I'm in serious trouble.

The business dinner is two nights later. Twenty people, a private room, a deal I need to close with a tech firm whose CEO finds everything funny and everyone charming.

Elodie comes because Marlowe suggested it. "Brings warmth to the room," Marlowe said. She wasn't wrong.

I watch Elodie work a table the way she works everything—quietly, precisely. She asks the right questions. She remembers what people said ten minutes ago and builds on it. The CEO's wife talks to her for forty minutes straight and leaves looking like she's made a new friend.

I should be focused on the deal.

Instead I notice when a man across the table leans toward her. One of our associate directors—Fenn. Young, smooth, the kind of man who smiles like a habit.

He says something close to her ear. She gives him the polite smile. The one I know now means she's not actually amused. I know that smile.

He says something else. His hand lands on the back of her chair.

I'm on my feet before I know I've decided to move.

I cross the room in six steps, put my hand on Elodie's shoulder—warm, deliberate, unmistakable—and look at Fenn with the exact expression I use when someone has just made a very costly mistake.

"My wife," I say. Two words. No room for interpretation.

Fenn moves his hand. Finds somewhere else to be.

I feel Elodie go very still under my palm.

She waits until we're in the elevator to say it.

"You can't be jealous." She's looking straight ahead. "I'm a placeholder, remember? Your words."

"I know what I said."

"Then act like it."

"Can't I?"

She turns. Stares at me.

"Can't I be jealous?" I say it again, slower. Like the words are new to me too. Because they are. "Is that actually a rule?"

She opens her mouth. Closes it. The elevator doors open and she walks out fast, and I follow, and neither of us speaks again until she reaches her door.

"Thornwick." She doesn't turn around.

"Yes."

"Don't make this harder than it already is."
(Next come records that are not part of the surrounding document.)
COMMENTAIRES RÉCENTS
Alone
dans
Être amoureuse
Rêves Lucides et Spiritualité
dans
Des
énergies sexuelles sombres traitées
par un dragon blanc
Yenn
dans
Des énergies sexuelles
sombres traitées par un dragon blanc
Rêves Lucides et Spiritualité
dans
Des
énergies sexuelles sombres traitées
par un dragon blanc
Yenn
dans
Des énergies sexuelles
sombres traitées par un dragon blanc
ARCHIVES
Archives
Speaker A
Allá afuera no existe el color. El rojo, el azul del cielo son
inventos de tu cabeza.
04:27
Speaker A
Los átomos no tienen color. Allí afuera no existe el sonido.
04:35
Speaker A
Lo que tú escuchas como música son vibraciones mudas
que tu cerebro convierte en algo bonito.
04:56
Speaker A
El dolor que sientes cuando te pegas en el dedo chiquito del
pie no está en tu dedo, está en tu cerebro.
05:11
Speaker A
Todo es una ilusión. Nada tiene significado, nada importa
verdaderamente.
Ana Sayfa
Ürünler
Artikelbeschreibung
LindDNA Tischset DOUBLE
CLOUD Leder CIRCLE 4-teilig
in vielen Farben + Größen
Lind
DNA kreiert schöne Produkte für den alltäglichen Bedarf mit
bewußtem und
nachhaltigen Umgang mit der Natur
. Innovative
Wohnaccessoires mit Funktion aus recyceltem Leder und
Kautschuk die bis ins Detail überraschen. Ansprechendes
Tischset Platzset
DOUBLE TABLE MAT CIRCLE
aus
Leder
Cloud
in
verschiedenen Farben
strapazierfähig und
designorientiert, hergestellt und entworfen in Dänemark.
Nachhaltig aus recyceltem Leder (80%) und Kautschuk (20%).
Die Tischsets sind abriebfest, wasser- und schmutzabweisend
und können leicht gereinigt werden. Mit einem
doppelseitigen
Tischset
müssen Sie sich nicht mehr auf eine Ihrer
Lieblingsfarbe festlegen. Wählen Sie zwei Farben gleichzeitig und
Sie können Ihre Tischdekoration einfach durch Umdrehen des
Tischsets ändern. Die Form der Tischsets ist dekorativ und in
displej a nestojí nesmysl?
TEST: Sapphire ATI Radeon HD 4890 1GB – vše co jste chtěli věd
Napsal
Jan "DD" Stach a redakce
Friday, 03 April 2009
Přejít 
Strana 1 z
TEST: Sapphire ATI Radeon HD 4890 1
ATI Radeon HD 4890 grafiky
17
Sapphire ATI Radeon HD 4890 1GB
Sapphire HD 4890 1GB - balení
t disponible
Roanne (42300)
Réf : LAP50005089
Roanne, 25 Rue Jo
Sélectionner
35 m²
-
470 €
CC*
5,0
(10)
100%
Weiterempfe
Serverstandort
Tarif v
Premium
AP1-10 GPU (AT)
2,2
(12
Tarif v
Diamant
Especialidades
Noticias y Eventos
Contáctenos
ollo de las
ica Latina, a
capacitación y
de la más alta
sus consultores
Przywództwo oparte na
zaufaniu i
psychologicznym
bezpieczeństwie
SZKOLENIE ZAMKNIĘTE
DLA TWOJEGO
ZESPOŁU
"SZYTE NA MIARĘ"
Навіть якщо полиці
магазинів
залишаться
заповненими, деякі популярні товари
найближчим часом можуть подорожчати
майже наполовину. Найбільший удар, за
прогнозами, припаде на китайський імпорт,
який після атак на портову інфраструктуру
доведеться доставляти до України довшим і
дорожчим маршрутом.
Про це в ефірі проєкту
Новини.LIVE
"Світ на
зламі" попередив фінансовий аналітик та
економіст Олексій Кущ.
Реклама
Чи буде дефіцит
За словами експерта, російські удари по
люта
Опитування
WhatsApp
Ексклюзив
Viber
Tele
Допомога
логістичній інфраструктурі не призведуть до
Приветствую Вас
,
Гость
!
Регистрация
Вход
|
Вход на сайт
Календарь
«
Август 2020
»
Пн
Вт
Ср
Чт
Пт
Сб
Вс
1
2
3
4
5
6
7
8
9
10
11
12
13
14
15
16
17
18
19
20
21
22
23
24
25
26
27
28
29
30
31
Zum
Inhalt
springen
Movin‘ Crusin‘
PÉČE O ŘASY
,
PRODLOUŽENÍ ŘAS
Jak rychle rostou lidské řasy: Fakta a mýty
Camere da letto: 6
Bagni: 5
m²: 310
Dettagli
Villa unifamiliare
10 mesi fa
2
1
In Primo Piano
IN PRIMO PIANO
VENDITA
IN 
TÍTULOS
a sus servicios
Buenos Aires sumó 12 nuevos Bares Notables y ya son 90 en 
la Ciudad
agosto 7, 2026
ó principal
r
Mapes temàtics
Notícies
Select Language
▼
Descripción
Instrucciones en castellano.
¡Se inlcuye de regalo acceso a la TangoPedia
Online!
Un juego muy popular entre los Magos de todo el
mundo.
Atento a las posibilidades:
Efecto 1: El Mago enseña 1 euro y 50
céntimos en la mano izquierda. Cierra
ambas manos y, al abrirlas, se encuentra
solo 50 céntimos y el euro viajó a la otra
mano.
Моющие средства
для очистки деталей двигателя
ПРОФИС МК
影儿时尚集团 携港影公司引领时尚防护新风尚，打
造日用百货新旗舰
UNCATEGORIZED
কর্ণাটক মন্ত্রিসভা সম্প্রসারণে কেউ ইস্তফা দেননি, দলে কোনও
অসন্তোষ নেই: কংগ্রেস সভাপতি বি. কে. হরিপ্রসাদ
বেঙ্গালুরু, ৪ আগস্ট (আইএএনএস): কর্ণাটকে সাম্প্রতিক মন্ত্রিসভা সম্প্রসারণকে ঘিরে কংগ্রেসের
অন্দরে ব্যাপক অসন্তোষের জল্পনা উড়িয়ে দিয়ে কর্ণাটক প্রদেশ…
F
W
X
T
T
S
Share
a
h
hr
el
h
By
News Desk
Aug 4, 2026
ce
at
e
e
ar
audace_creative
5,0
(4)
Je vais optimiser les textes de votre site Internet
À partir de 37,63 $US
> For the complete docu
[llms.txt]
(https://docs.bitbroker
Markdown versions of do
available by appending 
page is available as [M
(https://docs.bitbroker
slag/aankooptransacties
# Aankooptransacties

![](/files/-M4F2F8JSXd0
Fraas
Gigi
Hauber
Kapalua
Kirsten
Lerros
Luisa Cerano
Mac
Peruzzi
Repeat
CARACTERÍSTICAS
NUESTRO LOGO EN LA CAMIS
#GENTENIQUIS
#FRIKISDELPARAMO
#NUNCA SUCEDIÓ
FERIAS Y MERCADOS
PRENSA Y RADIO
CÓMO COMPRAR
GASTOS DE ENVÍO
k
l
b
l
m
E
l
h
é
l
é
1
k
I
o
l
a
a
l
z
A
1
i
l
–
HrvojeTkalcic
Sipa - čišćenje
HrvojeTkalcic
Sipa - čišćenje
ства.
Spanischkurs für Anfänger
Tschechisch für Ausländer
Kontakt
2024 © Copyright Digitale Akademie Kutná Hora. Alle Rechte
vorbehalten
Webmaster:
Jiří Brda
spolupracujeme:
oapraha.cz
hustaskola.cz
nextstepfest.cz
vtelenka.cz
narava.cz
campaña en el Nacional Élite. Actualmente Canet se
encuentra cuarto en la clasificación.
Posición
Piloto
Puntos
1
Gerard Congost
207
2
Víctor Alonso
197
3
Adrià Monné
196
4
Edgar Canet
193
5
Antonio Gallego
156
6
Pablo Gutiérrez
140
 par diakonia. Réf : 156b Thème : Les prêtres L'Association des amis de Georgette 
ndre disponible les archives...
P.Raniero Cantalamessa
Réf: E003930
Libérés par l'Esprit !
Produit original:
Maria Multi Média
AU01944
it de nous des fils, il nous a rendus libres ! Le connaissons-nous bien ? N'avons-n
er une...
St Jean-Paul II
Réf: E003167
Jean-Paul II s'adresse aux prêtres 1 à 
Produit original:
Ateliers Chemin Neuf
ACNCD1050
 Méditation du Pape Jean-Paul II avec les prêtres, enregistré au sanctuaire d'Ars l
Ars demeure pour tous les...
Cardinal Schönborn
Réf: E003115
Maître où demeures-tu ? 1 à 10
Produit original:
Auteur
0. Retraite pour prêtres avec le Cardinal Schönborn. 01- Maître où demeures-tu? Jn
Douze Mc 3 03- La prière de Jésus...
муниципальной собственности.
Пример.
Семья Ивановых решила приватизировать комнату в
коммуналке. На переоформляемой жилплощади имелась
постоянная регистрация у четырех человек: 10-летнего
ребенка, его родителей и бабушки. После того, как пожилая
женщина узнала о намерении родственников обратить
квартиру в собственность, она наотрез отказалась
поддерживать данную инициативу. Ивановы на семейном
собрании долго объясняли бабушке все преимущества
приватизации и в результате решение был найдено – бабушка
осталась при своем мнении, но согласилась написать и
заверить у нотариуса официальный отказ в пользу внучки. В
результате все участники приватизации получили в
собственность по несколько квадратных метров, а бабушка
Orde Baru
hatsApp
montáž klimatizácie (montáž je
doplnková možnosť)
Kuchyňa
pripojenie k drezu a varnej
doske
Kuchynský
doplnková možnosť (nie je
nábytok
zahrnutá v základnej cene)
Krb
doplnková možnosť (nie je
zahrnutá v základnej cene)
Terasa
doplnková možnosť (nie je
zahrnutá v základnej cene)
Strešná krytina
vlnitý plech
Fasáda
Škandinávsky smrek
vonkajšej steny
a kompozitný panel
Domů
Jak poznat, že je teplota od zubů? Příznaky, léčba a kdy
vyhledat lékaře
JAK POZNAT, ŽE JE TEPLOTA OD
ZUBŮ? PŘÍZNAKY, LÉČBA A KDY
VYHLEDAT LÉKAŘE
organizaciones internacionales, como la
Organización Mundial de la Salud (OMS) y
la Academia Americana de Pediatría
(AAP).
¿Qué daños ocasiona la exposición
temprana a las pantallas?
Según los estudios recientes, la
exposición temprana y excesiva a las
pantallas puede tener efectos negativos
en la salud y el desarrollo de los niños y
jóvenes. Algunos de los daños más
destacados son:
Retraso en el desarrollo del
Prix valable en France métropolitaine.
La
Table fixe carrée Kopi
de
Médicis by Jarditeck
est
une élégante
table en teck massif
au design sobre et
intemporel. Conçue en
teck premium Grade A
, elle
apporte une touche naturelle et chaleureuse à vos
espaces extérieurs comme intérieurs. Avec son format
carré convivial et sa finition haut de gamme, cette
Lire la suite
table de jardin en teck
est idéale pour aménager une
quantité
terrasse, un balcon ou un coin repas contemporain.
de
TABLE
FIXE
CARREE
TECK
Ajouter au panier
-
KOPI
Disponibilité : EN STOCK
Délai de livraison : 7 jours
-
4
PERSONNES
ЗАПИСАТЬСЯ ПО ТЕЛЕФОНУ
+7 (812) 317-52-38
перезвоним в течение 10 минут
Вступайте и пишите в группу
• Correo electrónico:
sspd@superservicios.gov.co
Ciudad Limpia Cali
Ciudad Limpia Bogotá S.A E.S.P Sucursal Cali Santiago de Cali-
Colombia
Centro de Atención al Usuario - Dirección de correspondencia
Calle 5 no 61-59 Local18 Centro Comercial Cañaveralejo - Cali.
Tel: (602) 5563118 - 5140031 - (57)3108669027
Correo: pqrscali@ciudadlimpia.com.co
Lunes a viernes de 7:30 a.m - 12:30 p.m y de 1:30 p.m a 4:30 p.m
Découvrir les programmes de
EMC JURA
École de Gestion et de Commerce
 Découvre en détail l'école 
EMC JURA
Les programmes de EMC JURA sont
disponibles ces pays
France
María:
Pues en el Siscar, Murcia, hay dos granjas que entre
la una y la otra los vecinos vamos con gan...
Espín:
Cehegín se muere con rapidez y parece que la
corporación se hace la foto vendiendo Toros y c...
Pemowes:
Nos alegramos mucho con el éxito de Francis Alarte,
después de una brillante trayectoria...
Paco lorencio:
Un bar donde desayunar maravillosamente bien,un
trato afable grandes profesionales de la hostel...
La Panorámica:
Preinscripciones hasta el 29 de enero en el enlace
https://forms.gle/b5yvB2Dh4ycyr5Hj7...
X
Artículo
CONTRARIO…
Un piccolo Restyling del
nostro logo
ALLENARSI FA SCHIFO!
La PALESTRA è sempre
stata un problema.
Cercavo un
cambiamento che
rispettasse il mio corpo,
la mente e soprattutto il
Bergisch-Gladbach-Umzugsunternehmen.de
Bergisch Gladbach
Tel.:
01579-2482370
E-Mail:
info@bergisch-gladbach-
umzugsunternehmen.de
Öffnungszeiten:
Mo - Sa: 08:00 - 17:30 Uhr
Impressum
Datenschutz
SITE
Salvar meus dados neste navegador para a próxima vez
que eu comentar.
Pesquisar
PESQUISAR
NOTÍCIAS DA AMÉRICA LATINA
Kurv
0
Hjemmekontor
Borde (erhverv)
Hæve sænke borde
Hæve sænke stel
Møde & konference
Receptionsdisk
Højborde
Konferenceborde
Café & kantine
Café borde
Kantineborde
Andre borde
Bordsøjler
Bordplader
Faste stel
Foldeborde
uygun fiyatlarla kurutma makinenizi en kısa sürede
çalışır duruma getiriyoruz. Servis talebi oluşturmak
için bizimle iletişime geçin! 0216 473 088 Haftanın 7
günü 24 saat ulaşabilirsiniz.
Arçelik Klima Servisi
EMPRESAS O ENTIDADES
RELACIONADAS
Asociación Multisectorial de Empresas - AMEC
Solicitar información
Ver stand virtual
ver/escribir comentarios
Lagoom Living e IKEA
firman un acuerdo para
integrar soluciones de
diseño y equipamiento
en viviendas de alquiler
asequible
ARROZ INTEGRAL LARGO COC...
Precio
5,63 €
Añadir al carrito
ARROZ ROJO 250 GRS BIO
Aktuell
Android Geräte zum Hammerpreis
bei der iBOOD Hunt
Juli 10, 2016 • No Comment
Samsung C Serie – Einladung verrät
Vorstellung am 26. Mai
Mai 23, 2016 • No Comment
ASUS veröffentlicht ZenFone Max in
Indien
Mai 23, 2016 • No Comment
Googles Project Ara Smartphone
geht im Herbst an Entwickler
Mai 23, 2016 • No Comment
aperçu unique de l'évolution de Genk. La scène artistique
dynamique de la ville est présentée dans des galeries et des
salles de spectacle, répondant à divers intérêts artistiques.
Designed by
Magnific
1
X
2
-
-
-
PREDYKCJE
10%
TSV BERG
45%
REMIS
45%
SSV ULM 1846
She goes inside. The door clicks shut.

I stand in the hallway and realize—fully, clearly, with no room left to argue with myself—that I am falling for my wife. The one I wasn't supposed to notice. The one nobody ever looked at.

The one hiding something about my fiancee's accident that I still don't understand.

I go to my study. Open my laptop. Pull up the hospital security system login—the one I've had since Calista was admitted.

The message on my laptop three days ago said to check Room 14B footage before it disappeared. I was too shaken to act on it. I'm acting now.

The footage loads.

I lean forward.

And every feeling from the last two weeks—the coffee cups, the hand in mine, the almost-kiss, the jealousy, all of it—drains out of me completely.

Because there, on the screen, standing outside Calista's hospital room at 11:47 PM the night she fell—

Is Elodie.

Standing completely still. Watching the door.

Then she looks directly at the security camera.

And she reaches up—and covers the lens.